Между ними возникает напряженная пауза.
— Ладно. Исключайте. Мы его примем.
— Вы примете? Кто это «вы»?
— Университет.
Так и было. Чистая правда.
Хватит с меня акул и секса на выживание, я поеду домой. Здравый смысл живет в Глифаде, а Глифада находится в Афинах, хотя по духу вовсе не Афины.

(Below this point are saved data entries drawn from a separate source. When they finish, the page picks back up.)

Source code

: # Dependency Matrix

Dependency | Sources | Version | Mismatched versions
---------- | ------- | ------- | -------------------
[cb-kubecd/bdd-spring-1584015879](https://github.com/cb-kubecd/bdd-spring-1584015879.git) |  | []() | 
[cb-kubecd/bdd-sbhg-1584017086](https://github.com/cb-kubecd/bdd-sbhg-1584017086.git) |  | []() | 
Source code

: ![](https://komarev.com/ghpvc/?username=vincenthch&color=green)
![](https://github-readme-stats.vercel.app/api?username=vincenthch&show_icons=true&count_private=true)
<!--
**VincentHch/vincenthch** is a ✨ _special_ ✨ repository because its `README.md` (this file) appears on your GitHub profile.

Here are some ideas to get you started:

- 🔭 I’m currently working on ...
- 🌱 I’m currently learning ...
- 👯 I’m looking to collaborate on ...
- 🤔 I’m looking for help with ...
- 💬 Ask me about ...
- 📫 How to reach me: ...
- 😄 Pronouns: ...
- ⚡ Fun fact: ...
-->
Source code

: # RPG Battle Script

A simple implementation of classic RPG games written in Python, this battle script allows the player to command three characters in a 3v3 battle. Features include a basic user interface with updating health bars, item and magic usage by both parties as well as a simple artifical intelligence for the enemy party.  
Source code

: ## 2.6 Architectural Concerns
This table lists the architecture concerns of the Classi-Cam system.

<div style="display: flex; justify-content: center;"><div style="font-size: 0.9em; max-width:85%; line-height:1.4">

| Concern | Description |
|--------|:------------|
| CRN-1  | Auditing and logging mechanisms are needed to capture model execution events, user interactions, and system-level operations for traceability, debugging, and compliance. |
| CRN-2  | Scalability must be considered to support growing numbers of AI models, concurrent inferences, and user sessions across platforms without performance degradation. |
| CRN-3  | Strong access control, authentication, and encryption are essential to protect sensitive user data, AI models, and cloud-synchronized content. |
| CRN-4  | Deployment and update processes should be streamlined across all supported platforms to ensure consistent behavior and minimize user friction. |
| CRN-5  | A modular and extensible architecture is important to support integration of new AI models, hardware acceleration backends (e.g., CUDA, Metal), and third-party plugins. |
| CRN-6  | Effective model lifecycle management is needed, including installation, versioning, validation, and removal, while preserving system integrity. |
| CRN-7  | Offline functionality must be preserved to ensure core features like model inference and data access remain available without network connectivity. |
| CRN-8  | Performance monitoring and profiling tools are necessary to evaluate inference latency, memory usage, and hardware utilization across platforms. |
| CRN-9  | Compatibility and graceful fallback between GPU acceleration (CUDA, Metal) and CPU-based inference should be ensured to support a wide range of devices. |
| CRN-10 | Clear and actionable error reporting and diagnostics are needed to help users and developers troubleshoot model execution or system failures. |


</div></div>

Перед тем как въехать, я разделил квартиру надвое и дверь между половинами всегда запирал. Приемная часть вполне соответствует общим ожиданиям: черные бархатные шторы, зеркальный бар, джакузи в центре одной из комнат, точно алтарь, в другой — утопленный в стене камин; толстые ковры и кожа; и настоящий зеркальный шар для дискотеки, потому что стыда у меня нет. И кровати, конечно, самых разных видов — излишества и декаданс, но ничего по-настоящему домашнего. Дверь во внутреннюю часть скрыта за тяжелым занавесом.
На моей личной половине все иначе: просто, чисто и желтовато-бело. Удобные диваны, купленные со скидкой на окружной; CD-плеер, который был старьем уже в 2000 году; посуда — разномастный дельфтский фаянс с трещинками; немного старых книг из университета. На завтрак у меня всегда есть хумус, тарамасалата и хлеб с кунжутом. Под кухонной стойкой — ящик белого итальянского вина с Помпейских холмов. У него вулканический привкус, и оно недорогое. Я покупаю полубутылки, чтобы пить в одиночестве и не напиваться. На все другие случаи у меня есть вода — «Бадуа», потому что холодная, она на вкус как обезболивающее, а иногда я делаю себе фруктовый фреш с имбирем.